**TASK DESCRIPTION**
Each line below from the line with "43: (83, 175, 0.69)" to the line with "54: (583, 184, 0.89)" must be copied exactly, including those two, and no picture may appear in the copy.

**ENTRIES PROVIDED**
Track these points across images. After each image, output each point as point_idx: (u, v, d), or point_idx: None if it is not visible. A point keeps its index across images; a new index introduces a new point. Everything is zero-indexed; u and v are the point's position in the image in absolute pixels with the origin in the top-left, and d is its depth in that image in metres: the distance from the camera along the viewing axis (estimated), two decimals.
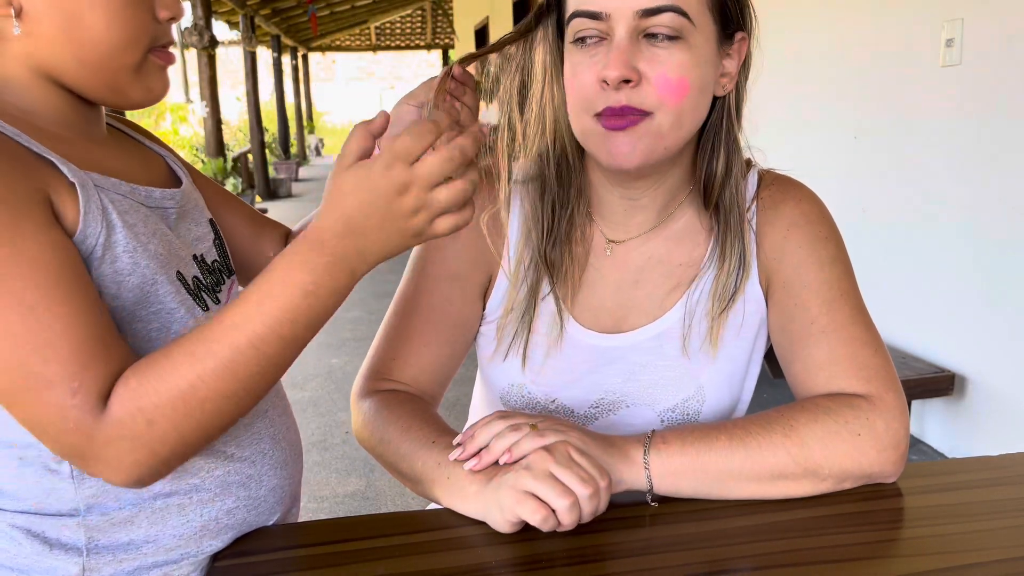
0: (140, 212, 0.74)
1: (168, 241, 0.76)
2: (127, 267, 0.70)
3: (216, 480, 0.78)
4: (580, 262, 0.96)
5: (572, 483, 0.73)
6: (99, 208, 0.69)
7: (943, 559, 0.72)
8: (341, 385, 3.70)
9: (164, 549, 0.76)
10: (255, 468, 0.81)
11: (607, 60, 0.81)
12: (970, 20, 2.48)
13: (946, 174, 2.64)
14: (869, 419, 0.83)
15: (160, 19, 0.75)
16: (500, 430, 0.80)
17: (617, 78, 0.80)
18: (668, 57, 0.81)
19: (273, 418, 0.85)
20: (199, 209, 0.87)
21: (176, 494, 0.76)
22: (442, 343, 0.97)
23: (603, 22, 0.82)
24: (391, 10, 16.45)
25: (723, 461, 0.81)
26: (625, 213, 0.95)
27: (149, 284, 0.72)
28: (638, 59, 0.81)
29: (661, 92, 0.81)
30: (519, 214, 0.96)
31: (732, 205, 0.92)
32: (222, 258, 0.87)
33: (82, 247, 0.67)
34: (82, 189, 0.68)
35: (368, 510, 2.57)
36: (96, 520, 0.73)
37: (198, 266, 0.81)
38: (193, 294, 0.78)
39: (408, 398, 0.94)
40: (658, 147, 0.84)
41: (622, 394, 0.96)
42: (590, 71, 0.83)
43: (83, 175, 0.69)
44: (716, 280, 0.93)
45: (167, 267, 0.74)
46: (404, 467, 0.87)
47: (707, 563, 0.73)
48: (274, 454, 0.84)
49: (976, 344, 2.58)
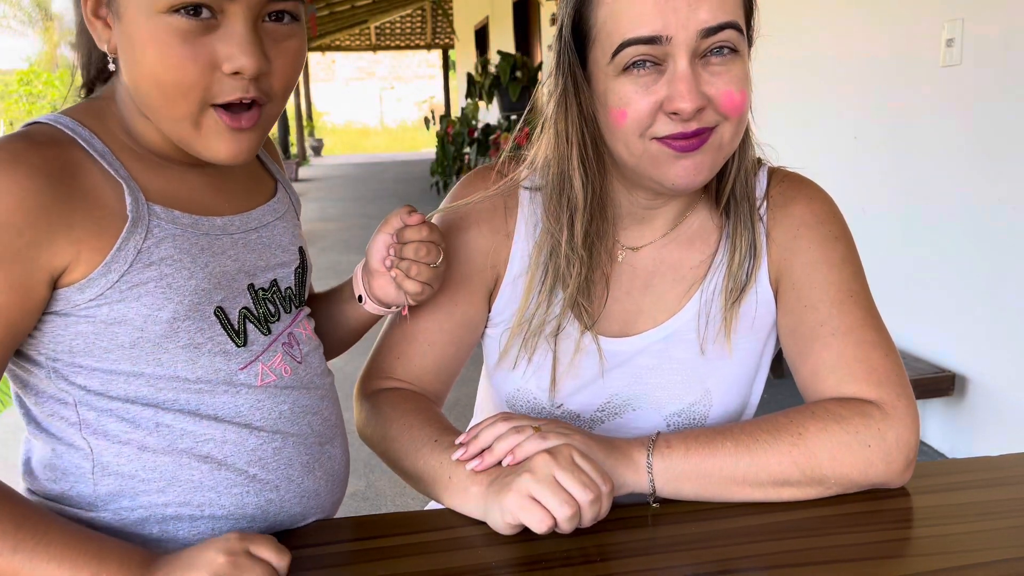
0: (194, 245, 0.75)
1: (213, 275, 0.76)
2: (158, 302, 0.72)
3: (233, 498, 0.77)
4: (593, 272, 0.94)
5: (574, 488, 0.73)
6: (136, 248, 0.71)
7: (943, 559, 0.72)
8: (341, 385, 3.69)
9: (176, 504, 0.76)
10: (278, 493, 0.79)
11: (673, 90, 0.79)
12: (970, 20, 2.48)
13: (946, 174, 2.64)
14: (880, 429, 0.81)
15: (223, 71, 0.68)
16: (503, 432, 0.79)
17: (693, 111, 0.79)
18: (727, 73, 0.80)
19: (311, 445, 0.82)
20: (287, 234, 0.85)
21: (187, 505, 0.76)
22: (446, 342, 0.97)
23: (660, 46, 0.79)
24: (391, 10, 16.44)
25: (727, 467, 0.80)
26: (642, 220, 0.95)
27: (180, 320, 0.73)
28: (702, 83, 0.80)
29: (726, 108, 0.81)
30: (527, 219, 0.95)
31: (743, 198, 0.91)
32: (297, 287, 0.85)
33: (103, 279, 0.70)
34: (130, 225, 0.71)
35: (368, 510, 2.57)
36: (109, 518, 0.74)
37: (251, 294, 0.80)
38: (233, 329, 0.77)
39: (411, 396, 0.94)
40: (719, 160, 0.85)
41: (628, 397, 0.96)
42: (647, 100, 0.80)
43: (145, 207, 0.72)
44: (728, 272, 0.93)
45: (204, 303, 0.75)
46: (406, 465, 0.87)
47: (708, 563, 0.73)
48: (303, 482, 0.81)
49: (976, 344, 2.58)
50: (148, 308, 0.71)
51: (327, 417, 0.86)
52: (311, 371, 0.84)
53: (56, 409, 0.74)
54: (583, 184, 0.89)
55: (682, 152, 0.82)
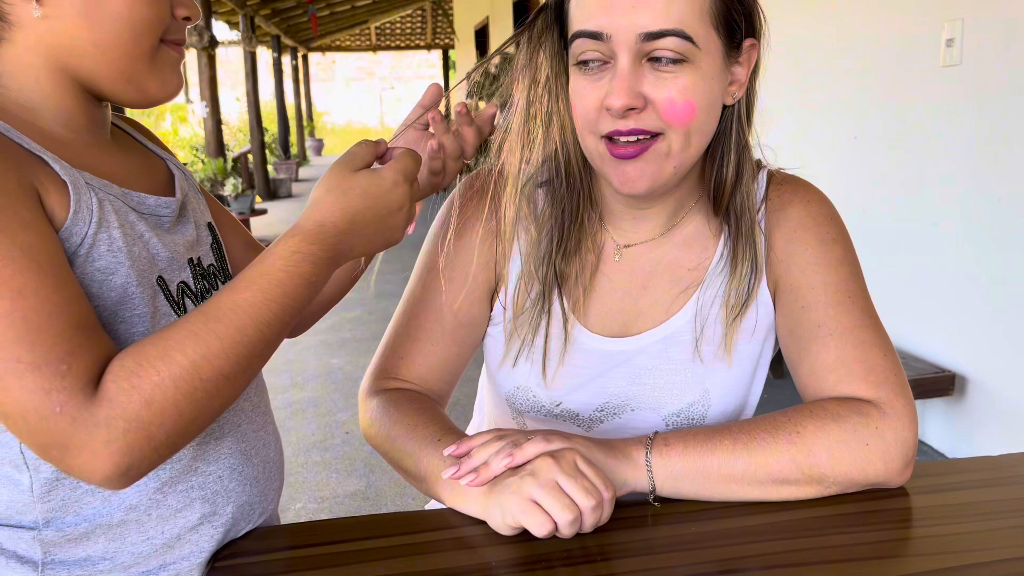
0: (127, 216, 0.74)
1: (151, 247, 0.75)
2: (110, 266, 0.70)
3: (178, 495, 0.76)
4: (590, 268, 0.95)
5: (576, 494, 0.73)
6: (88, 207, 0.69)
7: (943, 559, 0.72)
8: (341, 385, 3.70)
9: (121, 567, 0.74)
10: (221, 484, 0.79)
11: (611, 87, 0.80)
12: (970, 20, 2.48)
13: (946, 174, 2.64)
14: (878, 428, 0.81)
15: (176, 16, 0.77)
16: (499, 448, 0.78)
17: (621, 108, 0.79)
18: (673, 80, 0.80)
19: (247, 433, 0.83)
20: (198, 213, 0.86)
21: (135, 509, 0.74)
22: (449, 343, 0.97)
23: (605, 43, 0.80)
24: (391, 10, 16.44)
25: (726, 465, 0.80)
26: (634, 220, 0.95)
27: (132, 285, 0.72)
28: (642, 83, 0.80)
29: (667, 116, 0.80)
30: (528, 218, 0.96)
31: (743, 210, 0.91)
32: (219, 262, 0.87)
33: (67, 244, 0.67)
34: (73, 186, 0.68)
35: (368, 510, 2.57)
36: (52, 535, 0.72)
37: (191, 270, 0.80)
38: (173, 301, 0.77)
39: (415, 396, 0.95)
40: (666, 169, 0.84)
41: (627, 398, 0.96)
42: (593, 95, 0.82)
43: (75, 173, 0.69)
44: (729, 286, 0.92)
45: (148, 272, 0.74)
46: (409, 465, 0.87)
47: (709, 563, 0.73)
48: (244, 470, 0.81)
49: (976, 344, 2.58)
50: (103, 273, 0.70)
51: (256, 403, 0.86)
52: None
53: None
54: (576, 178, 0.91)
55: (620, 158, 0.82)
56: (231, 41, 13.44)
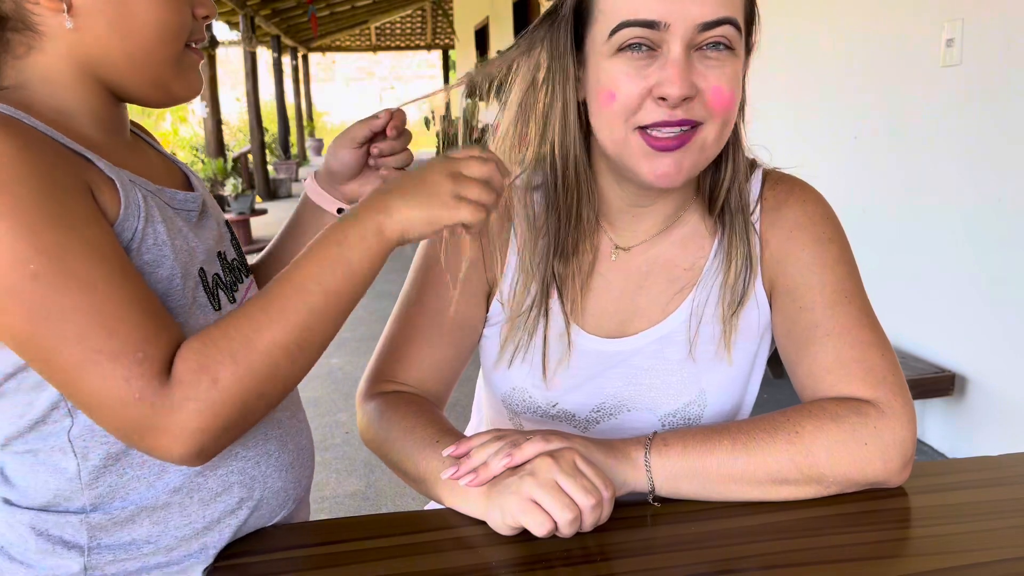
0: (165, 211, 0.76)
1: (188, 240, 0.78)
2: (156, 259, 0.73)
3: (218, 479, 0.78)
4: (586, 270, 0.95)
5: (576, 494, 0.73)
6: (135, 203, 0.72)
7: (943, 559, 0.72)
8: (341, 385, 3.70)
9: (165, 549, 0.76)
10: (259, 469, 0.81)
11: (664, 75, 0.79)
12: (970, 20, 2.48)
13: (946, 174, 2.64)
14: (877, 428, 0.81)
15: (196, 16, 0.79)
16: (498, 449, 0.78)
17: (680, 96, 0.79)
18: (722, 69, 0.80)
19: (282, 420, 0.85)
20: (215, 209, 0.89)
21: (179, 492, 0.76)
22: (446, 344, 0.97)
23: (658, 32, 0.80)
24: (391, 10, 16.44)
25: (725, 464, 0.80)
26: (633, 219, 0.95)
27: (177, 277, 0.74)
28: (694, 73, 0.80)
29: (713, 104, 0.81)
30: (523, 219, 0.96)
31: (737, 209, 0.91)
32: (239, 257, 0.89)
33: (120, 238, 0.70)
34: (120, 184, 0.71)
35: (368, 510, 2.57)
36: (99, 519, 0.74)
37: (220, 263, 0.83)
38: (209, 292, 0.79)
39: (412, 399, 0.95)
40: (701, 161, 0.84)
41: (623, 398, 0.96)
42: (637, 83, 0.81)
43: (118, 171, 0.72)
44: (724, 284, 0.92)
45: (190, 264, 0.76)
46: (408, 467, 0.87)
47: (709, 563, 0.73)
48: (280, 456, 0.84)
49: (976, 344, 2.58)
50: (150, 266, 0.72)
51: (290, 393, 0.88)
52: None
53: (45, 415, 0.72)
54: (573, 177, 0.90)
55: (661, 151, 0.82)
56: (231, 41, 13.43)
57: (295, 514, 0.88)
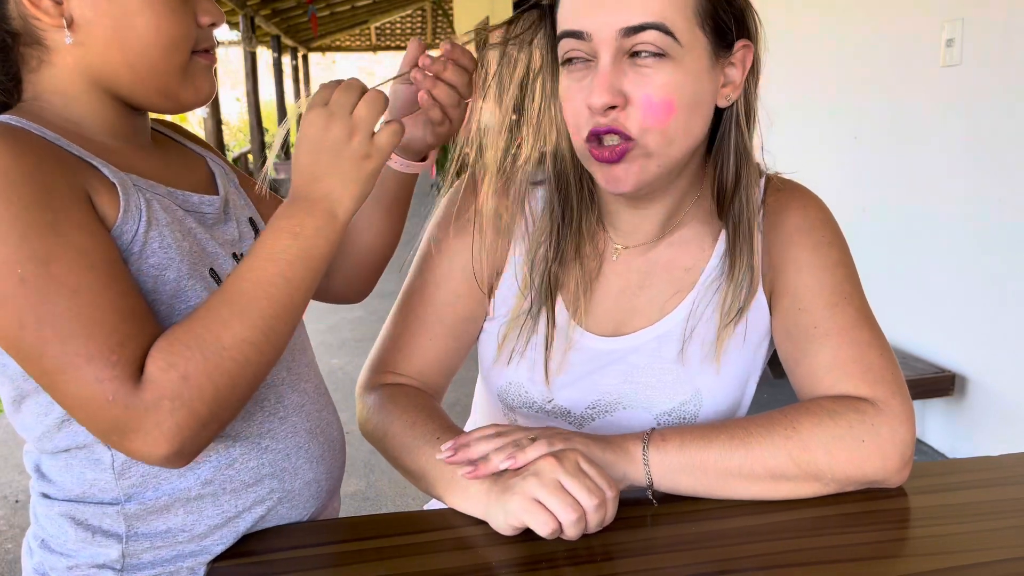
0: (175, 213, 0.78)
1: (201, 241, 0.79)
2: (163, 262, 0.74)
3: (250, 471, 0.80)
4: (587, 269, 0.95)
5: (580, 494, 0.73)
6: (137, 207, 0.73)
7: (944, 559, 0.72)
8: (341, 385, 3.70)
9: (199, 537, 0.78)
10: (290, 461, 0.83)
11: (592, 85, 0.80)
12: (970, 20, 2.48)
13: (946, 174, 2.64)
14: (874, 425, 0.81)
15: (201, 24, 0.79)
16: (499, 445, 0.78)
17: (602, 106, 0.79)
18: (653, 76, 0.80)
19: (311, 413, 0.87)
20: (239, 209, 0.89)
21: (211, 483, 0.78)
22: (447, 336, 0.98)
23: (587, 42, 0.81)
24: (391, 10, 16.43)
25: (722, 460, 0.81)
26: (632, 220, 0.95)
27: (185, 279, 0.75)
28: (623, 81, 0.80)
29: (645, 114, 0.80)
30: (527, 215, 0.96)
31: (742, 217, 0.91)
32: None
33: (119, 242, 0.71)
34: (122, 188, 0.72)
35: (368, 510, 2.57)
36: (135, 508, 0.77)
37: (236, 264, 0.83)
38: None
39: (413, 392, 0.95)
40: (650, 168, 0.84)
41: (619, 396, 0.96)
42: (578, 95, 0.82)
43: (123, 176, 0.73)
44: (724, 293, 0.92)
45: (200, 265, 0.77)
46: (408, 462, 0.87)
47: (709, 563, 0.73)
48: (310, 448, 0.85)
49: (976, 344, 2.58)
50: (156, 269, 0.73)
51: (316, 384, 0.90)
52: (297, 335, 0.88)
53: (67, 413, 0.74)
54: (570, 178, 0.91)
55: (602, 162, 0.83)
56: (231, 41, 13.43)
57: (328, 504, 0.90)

==

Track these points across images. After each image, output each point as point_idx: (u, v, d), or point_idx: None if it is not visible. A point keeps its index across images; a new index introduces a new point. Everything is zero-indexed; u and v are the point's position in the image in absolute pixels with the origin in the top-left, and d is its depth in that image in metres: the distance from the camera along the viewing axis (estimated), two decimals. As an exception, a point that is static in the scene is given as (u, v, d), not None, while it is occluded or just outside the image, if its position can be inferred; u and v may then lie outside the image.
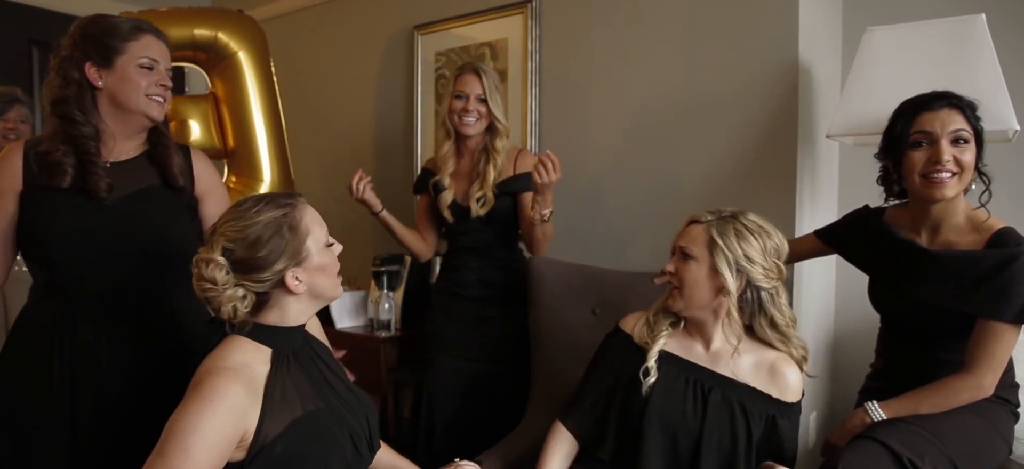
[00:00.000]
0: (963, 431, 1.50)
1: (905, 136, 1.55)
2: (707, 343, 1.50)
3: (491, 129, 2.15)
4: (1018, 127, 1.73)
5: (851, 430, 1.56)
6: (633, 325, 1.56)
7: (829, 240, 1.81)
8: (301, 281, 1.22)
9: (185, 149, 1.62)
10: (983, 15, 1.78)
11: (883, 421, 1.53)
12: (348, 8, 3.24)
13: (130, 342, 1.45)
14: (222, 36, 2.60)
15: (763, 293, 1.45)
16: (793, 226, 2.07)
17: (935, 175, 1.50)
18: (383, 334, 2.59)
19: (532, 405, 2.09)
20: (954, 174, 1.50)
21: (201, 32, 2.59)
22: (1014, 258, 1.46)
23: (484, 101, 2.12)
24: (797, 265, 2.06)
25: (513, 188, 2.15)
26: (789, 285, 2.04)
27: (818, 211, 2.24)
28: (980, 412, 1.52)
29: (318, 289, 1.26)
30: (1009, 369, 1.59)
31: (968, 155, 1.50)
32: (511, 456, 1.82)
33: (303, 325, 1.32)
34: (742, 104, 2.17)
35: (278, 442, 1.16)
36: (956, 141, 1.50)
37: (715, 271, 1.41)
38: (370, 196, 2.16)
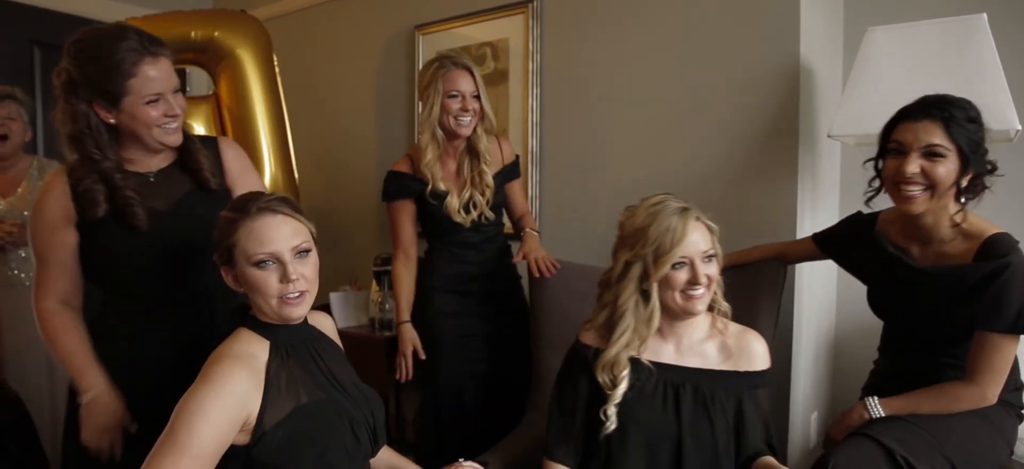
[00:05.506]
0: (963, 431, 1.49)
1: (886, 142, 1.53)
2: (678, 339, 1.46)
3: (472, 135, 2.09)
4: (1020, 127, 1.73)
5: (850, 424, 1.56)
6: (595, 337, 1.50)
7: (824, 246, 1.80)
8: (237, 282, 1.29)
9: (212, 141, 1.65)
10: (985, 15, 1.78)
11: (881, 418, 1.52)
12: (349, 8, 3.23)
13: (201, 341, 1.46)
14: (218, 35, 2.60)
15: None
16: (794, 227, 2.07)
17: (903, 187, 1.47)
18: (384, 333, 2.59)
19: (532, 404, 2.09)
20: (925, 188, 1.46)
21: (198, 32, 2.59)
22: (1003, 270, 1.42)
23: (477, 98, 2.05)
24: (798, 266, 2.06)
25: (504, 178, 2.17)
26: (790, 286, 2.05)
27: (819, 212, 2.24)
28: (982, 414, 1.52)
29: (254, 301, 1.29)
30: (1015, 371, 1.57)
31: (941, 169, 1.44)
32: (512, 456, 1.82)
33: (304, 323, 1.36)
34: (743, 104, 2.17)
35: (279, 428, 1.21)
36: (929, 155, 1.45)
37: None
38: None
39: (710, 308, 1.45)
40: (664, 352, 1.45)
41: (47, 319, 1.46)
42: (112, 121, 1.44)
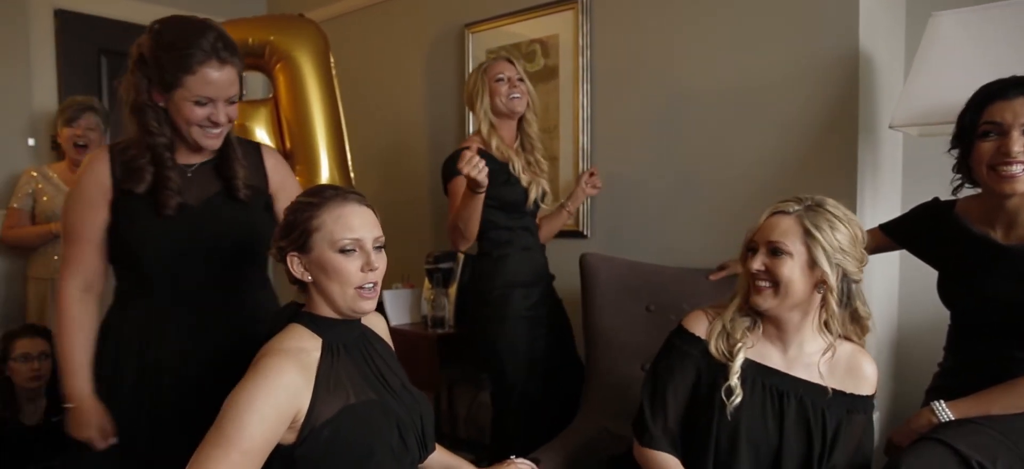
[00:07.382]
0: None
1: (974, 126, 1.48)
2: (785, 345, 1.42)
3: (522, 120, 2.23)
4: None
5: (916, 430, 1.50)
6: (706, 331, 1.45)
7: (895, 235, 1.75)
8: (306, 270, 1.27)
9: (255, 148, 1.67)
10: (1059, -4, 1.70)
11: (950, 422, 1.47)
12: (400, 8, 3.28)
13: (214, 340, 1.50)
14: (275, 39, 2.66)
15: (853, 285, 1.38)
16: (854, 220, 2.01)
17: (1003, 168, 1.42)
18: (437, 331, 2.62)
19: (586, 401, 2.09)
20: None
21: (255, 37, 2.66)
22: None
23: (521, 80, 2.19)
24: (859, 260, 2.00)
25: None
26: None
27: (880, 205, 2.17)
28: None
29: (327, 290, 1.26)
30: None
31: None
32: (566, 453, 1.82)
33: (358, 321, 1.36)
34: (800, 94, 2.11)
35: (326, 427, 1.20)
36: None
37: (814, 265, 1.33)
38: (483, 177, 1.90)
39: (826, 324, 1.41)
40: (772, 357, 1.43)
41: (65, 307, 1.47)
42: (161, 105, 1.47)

**OUTPUT FOR THIS EXERCISE**
43: (83, 175, 0.69)
44: (716, 280, 0.93)
45: (167, 267, 0.74)
46: (404, 467, 0.87)
47: (707, 563, 0.73)
48: (274, 454, 0.84)
49: (976, 344, 2.58)
0: (194, 245, 0.75)
1: (213, 275, 0.76)
2: (158, 302, 0.72)
3: (233, 498, 0.77)
4: (593, 272, 0.94)
5: (574, 488, 0.73)
6: (136, 248, 0.71)
7: (943, 559, 0.72)
8: (341, 385, 3.69)
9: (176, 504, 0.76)
10: (278, 493, 0.79)
11: (673, 90, 0.79)
12: (970, 20, 2.48)
13: (946, 174, 2.64)
14: (880, 429, 0.81)
15: (223, 71, 0.68)
16: (503, 432, 0.79)
17: (693, 111, 0.79)
18: (727, 73, 0.80)
19: (311, 445, 0.82)
20: (287, 234, 0.85)
21: (187, 505, 0.76)
22: (446, 342, 0.97)
23: (660, 46, 0.79)
24: (391, 10, 16.44)
25: (727, 467, 0.80)
26: (642, 220, 0.95)
27: (180, 320, 0.73)
28: (702, 83, 0.80)
29: (726, 108, 0.81)
30: (527, 219, 0.95)
31: (743, 198, 0.91)
32: (297, 287, 0.85)
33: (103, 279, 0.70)
34: (130, 225, 0.71)
35: (368, 510, 2.57)
36: (109, 518, 0.74)
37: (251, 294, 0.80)
38: (233, 329, 0.77)
39: (411, 396, 0.94)
40: (719, 160, 0.85)
41: (628, 397, 0.96)
42: (647, 100, 0.80)
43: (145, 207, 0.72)
44: (728, 272, 0.93)
45: (204, 303, 0.75)
46: (406, 465, 0.87)
47: (708, 563, 0.73)
48: (303, 482, 0.81)
49: (976, 344, 2.58)
50: (148, 308, 0.71)
51: (327, 417, 0.86)
52: (311, 371, 0.84)
53: (56, 409, 0.74)
54: (583, 184, 0.89)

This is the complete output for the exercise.